However, challenges and opportunities remain. In particular, this study highlights the following:
There are still concerns associated with the abuses of ex ante control in Colombia, eliminated by the 1991 constitutional reform, and with the excessive use of “warnings” during the last decade. Likewise, a collaborative and preventive audit culture is lacking both in the CGR and in the administration. This makes it difficult to take advantage of the new preventive control and undermine its acceptance and ownership.
There is a high degree of confusion among public officials, both in the CGR and in the public administration, regarding the difference between "alerts" and "warnings" and their relationship with the preventive and concomitant control. Many officials associate preventive control only with alerts.
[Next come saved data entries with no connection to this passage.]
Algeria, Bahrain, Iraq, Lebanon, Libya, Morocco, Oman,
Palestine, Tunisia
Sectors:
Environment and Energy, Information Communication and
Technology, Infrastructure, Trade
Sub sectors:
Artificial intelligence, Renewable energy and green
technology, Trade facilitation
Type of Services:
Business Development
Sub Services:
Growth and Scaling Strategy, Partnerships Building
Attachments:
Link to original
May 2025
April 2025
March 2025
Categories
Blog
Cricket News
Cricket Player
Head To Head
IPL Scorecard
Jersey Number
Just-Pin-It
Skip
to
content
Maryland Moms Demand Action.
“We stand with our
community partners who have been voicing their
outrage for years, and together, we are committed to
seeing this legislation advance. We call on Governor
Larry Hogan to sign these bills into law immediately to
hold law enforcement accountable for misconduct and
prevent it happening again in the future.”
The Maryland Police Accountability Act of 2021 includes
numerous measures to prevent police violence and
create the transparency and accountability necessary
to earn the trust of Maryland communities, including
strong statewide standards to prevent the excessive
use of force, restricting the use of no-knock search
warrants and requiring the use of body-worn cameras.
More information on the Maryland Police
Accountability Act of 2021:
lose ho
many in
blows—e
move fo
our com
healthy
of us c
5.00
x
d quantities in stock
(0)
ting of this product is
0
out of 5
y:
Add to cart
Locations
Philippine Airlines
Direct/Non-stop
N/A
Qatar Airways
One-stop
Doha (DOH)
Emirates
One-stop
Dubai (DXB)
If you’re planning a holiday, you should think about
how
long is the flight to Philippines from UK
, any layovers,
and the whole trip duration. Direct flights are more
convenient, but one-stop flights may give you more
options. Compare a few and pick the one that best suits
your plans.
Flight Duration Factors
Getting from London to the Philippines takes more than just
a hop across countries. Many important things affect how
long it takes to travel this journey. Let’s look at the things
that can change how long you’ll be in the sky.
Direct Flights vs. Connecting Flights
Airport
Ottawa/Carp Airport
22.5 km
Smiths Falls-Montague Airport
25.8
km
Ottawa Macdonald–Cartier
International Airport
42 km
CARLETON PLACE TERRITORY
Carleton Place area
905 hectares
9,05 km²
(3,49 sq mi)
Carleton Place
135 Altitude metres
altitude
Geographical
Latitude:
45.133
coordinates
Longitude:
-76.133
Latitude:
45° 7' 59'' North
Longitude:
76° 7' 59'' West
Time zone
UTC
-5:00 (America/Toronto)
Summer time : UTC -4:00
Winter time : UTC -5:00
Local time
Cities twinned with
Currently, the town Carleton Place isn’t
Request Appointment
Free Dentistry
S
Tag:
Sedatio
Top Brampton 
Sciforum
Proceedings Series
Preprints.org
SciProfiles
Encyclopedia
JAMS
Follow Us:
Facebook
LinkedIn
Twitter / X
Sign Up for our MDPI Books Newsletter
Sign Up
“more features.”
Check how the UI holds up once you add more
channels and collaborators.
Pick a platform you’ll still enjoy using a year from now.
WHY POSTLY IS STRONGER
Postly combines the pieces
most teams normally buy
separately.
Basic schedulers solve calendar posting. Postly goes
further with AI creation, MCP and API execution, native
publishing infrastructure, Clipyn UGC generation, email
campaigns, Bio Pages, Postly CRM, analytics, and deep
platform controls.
However, the main regulations on preventive control do not refer to "alerts" and it is not clear at what stage an alert can become a warning.
The excessive formality in issuing “warnings” may be counterproductive for a mechanism that seeks to spur transformation in the public administration through the timely correction of detected issues. In addition, “warnings” can be communicated solely and exclusively by the Comptroller General. In the future, this could entail a risk of a possible abuse of the new function as well as a risk for the Comptroller General.
In Colombia, there is no unified, homogenised and open information system in the public sector. This implies that control entities often have their own isolated information systems. The availability and quality of data can vary significantly, thus affecting its use for analytics.
Preventive control is currently focused on the timely detection of cost overruns and unfinished infrastructure projects. However, there is a lot of potential to make better use of the analytical capacity of the DIARI to strengthen risk management, internal control systems and public administration processes in general.
There is a need to improve the co-ordination between the Internal Control Units (UCI) and the CGR. In particular, there is concern on the part of the UCI about the scope of their role, the excessive requests for information by the CGR, as well as the feedback on the information they provide. At the same time, there is an opportunity to strengthen and support the work of the UCI with the information generated by the preventive control of the CGR.
Finally, there is a concern in various sectors of society regarding the continuity of the new mandate over political cycles, in particular given the absence of a public policy of fiscal control that generates a long-term vision and that ensures the institutional continuity of this new way of exercising fiscal control.
Main recommendations
To address the challenges identified, the report provides a series of concrete recommendations to strengthen the use of preventive and concomitant control in Colombia:
Use the new function of preventive and concomitant control to generate synergies with public entities and thus overcome barriers of mistrust generated by the historic experiences with ex ante control.
Clarify the differentiated use of criteria and the functionality of “alerts” and “warnings”, including issuing audit guidelines that broadly outline the practices associated with preventive control.
Review the process of generating warnings to avoid excessive formality, taking into consideration the need to review the current regulatory framework, as well as the internal processes and procedures for its implementation. In this sense, consider increasing the checks and balances associated with the final decision when issuing a warning.
Promote a strategy that integrates and leverages the work of the DIARI in relation to preventive and concomitant control within the CGR, including the implementation of data quality models.
Strengthen the relationship of the CGR with key actors of preventive and concomitant control such as the UCI and promote fluid communication that allows them to use preventive and concomitant control to identify and manage risks within the public administration.
Promote a long-term vision of fiscal control in Colombia to provide a solid foundation for the continuity of initiatives such as the new preventive and concomitant control mechanism and the related institutional reforms and modernisations promoted in recent years.